Ashok Pandit is passionate about his maiden film "Sheen" scheduled to release on April 23
If there is a paradise on earth
this is it, this is it...
THIS IS what is said of Kashmir, which has ceased to remain so in the last few years.
Ashok Pandit has seen it all - the pain and trauma of suffering, rootlessness, exodus and suppression. As a Kashmiri Pandit, he has lived through the last 13 years espousing the cause of the displaced community. Bereft of a home in Srinagar as he had to leave it in 1990 along with three-and-a-half-lakh fellow community men, Ashok Pandit has been fighting for the rights of a community which has neither retaliated with weapons nor received any attention or sympathy from fellow country men and the world. With Sheen, his directorial debut on celluloid, he tells the harrowing tale which forms the backdrop to the love story. Being a victim himself, he brings out the pathos of the victims through the film. Although he lives in Mumbai, he used to shuttle between Kashmir and Mumbai. As a prelude to the film he made a documentary (containing footage taken over the years) titled ... And the World Remained Silent in 2000, which was shown in the U.S., U.K. (was shown in the House of Commons) and Canada. The documentary revolves around the Kashmiri Pandits affected by terrorism in the State. This realistic documentary in a way gave way to a larger canvas - a feature film.
"Sheen is all about rootlessness. It is not just the loss of property or money. We fear losing our culture and identification," says Pandit, who has been associated with the big names in theatre and cinema like M.S. Sathyu, Aziz Mirza, Kundan Shah. Although the film focuses on the Kashmiri Pandits, it also looks at the plight of the Kashmiri Sikhs and Kashmiri Muslims who raised their voice against terrorism. "January 19, 1991 was a decisive day when the honour and dignity of Kashmiri pandits was attacked. Since we are a literate community and conform to non-violence we were passive and forced to leave. We (including I) lived in refugee camps. We thought we could go back soon. But nothing happened. We formed Panun Kashmir, which is working for the community. Even after so many years of exile nothing has happened. More importantly, nobody is talking about the Kashmiri pandit exodus. Every one is silent. There is total apathy," he laments. But during these years Pandit kept going to Kashmir from Mumbai as if on a mission to the State.
About four years back Pandit decided to make a film. "Mahesh Bhatt, a close friend of mine, has been talking about this issue. So Raman Kumar and I worked on the script with Bhatt as a bouncing board. We based the script on a short story Meri Zameen by Dr. Agnishekhar. The story provided the spark. Then Bhatt took me to Saharasri Subroto Roy and when he heard the story he was ready to fund it."

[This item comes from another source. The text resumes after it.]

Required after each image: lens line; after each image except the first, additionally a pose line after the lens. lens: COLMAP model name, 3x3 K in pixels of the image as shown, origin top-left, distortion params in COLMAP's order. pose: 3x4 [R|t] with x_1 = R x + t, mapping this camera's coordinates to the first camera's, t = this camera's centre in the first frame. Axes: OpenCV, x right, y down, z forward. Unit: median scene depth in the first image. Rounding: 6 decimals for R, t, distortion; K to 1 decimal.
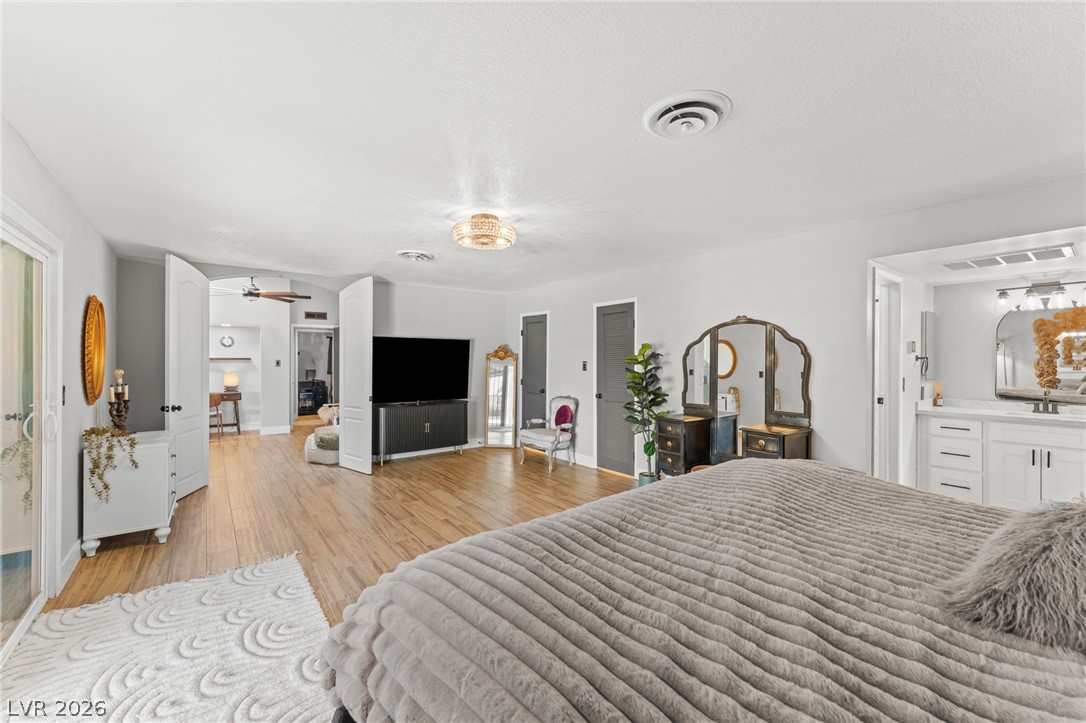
lens RADIAL K [[436.6, 0, 542.9], [0, 436.6, 352.9], [0, 0, 1]] dist [0.003308, -0.000319]
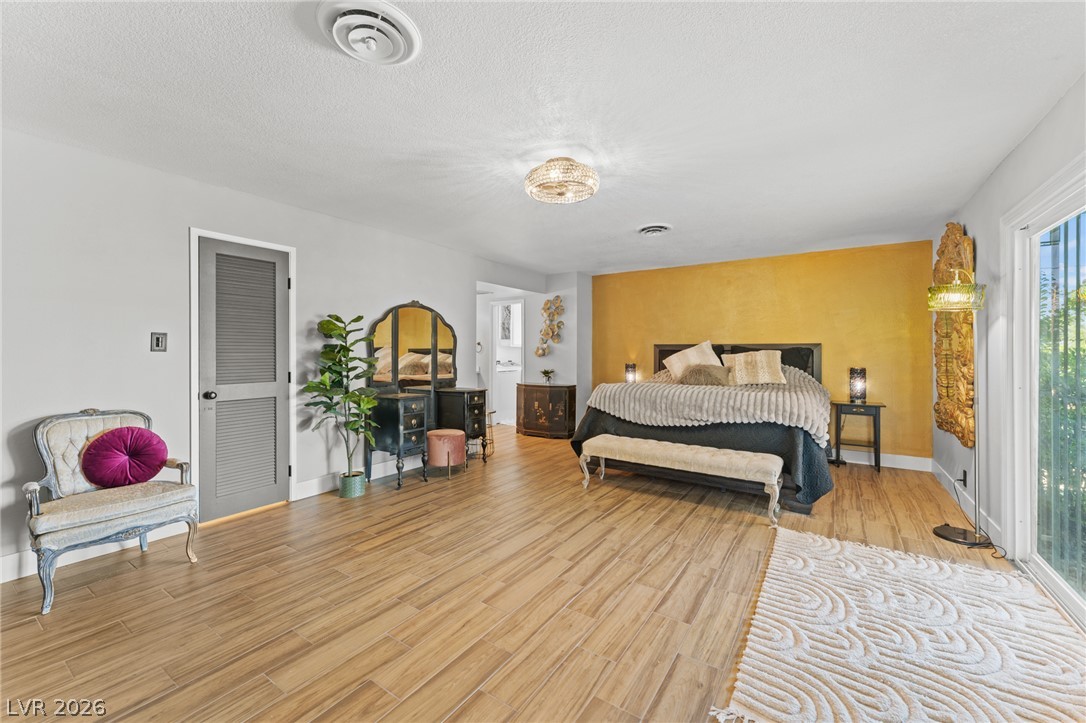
lens RADIAL K [[436.6, 0, 542.9], [0, 436.6, 352.9], [0, 0, 1]] dist [0.003308, -0.000319]
pose [[-0.325273, -0.006459, 0.945598, -0.737725], [-0.024631, 0.999695, -0.001644, 0.045560], [-0.945299, -0.023826, -0.325333, 1.041483]]
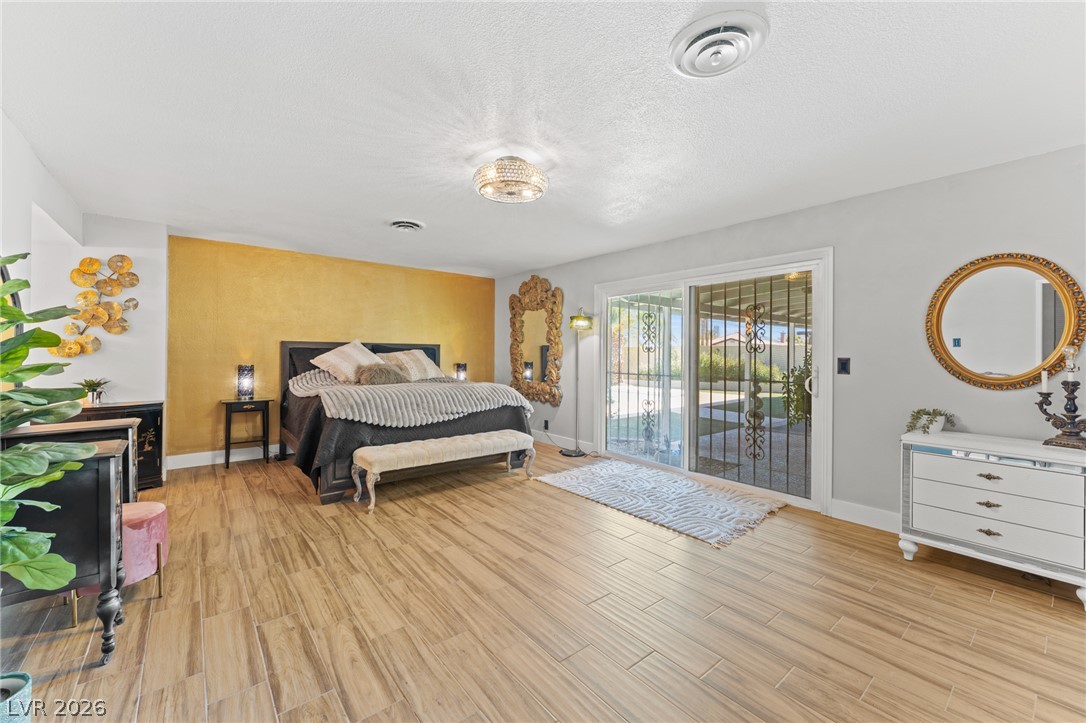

Pandit did not shoot the film in Kashmir more out of protest. "I thought if I go everyone (all the Pandits) should go. Also, people would be under the impression that the situation is normal because a film is beings shot there. I was also considering shooting when a group of 25 pandits were killed. Then I felt I couldn't take the risk. Instead, I chose virgin locales in Himachal Pradesh and Ladakh. I got a huge refugee camp set made in Film City, Mumbai."
The script weaves in romance and innocence amidst real life images and incidents. The cast comprises Raj Babbar, Kiran Juneja, Anup Soni, Sheen (the corporate face of Sahara) and Tarun Arora. "I wanted new faces who could identify with the characters. "A slightly shorter version of the film is being shown at Geneva at a human rights conference on April 8. (Coincidentally the movie too incorporates a scene where Raj Babbar visits Geneva for a human rights conference and presents a speech).
"I am a film-maker and I wanted to present an issue. Sheen stands for snow but I am talking of the warmth and heat beneath snow," says Pandit, who is steeped in the cause. This 4-crore movie has music by Nadeem Shravan. The audio was released in a refugee camp in Kashmir
Pandit did theatre for IPTA and quite a bit of television. He assisted in serials like Yeh Jo Hai Zindagi and Nukkad before he directed Filmi Chakkar and Tere Mere Sapne. "I have been a greedy learner. Every experience, every moment teaches you," says Pandit, who is deeply spiritual having grown up in that environment. "I go to temples, churches, dargahs and listen to discourses. My mother is a spiritual leader." It is this energy that keeps him going.
Now that he has moved on to the larger screen Pandit wants to make all kinds of cinema - spoof, romance, comedy and so on. But he is sure of one thing "Sheen will create an impact because it is made from the heart with the positive approach and blessings of seven-and-a half-lakh pandits."
The film is made, but the struggle goes on to return to the roots.